Stored data records
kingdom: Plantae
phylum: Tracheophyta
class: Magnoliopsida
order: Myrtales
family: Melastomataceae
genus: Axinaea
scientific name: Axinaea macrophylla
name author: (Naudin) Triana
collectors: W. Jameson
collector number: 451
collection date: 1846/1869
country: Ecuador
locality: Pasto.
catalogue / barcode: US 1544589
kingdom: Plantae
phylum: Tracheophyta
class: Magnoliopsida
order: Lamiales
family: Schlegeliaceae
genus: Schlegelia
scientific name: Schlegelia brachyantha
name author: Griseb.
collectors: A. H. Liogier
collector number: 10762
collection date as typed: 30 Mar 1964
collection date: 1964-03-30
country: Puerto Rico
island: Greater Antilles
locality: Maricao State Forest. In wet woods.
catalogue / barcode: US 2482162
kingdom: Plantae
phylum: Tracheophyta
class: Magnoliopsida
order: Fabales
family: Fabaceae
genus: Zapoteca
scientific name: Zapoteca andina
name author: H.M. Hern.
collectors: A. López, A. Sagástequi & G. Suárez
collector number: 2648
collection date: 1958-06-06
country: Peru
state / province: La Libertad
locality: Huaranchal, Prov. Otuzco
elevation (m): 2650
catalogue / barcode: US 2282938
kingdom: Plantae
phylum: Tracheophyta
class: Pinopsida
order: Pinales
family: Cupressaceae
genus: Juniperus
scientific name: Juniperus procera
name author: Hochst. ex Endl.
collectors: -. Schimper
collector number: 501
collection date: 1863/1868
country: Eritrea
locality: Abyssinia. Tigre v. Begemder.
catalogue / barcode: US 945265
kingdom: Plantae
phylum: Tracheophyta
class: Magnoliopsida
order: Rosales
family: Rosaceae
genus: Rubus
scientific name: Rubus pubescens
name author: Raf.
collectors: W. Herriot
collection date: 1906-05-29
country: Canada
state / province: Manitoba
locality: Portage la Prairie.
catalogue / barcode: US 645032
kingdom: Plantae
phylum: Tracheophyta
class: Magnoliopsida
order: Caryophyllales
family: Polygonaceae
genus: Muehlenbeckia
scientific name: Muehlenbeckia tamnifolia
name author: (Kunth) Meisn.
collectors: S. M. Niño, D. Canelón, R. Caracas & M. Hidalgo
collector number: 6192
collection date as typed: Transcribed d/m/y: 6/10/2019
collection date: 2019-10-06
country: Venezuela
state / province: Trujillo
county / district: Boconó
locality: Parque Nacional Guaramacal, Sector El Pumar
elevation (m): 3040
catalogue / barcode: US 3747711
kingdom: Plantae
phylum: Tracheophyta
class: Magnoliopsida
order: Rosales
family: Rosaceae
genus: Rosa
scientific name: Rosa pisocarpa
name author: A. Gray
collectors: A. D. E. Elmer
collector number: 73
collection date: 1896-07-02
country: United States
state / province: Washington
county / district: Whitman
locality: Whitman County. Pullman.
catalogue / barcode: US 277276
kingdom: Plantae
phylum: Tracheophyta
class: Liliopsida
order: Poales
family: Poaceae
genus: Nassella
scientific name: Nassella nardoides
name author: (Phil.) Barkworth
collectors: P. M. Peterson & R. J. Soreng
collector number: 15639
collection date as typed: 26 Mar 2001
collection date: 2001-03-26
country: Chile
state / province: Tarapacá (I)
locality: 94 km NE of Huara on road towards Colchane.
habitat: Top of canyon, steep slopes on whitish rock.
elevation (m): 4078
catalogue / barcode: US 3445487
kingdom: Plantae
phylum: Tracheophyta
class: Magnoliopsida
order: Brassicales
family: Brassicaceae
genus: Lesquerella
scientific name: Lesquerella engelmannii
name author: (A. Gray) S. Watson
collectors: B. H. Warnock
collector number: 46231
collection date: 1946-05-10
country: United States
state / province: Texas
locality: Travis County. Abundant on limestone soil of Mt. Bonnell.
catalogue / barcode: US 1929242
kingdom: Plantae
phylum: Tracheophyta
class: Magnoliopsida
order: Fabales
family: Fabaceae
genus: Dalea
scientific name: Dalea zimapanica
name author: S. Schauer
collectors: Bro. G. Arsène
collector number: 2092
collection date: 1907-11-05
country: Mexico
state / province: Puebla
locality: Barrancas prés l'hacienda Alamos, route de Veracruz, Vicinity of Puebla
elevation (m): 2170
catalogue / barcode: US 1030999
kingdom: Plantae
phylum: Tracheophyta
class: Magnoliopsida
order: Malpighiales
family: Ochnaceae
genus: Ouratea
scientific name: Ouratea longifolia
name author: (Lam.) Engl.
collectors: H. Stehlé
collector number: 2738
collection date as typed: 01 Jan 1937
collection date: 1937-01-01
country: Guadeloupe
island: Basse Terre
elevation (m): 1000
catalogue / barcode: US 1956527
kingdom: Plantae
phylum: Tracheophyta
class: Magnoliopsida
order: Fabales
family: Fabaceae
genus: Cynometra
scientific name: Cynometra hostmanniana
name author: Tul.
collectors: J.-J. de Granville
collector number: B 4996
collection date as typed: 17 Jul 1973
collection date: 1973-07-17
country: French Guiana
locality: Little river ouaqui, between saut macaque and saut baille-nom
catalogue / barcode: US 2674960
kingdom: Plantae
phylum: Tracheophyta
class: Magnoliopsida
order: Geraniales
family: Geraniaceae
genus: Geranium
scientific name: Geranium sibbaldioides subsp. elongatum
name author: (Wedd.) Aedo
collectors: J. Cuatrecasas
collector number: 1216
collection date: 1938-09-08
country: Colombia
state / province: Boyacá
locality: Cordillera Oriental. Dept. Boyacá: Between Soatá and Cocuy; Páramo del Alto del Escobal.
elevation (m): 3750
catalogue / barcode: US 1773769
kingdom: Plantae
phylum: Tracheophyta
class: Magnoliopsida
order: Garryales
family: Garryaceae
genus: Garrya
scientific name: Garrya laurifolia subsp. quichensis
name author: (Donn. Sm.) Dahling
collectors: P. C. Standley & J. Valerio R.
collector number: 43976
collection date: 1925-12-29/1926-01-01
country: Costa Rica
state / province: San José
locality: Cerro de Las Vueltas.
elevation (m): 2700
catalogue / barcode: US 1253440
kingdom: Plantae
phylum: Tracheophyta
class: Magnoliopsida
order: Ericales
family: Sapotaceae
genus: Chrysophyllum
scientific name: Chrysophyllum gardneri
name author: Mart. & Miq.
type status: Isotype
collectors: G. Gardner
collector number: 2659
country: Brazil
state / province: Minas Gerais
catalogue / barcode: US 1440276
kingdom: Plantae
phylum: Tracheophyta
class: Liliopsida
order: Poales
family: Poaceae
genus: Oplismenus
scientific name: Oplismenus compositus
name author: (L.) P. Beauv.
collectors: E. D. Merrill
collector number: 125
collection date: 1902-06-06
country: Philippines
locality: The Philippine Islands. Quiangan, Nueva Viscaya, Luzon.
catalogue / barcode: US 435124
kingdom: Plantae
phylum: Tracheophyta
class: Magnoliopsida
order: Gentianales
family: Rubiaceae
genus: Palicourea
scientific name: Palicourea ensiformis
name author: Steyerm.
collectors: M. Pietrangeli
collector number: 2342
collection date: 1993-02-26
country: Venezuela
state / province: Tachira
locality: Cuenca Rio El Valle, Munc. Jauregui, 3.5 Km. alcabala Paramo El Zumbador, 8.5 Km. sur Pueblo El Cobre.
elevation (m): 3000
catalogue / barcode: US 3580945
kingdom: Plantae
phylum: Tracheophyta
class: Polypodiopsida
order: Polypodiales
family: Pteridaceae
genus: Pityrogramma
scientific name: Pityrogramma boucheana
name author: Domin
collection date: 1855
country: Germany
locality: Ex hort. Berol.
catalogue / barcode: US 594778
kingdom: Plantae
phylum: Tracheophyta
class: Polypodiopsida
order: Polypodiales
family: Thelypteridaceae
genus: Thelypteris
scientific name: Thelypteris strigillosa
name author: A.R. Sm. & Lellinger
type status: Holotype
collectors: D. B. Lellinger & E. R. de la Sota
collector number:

**Aim:** Reproduce the listing word for word from its first line through the line containing "genus: Juniperus", inclusive.

**Answer:**
kingdom: Plantae
phylum: Tracheophyta
class: Magnoliopsida
order: Myrtales
family: Melastomataceae
genus: Axinaea
scientific name: Axinaea macrophylla
name author: (Naudin) Triana
collectors: W. Jameson
collector number: 451
collection date: 1846/1869
country: Ecuador
locality: Pasto.
catalogue / barcode: US 1544589
kingdom: Plantae
phylum: Tracheophyta
class: Magnoliopsida
order: Lamiales
family: Schlegeliaceae
genus: Schlegelia
scientific name: Schlegelia brachyantha
name author: Griseb.
collectors: A. H. Liogier
collector number: 10762
collection date as typed: 30 Mar 1964
collection date: 1964-03-30
country: Puerto Rico
island: Greater Antilles
locality: Maricao State Forest. In wet woods.
catalogue / barcode: US 2482162
kingdom: Plantae
phylum: Tracheophyta
class: Magnoliopsida
order: Fabales
family: Fabaceae
genus: Zapoteca
scientific name: Zapoteca andina
name author: H.M. Hern.
collectors: A. López, A. Sagástequi & G. Suárez
collector number: 2648
collection date: 1958-06-06
country: Peru
state / province: La Libertad
locality: Huaranchal, Prov. Otuzco
elevation (m): 2650
catalogue / barcode: US 2282938
kingdom: Plantae
phylum: Tracheophyta
class: Pinopsida
order: Pinales
family: Cupressaceae
genus: Juniperus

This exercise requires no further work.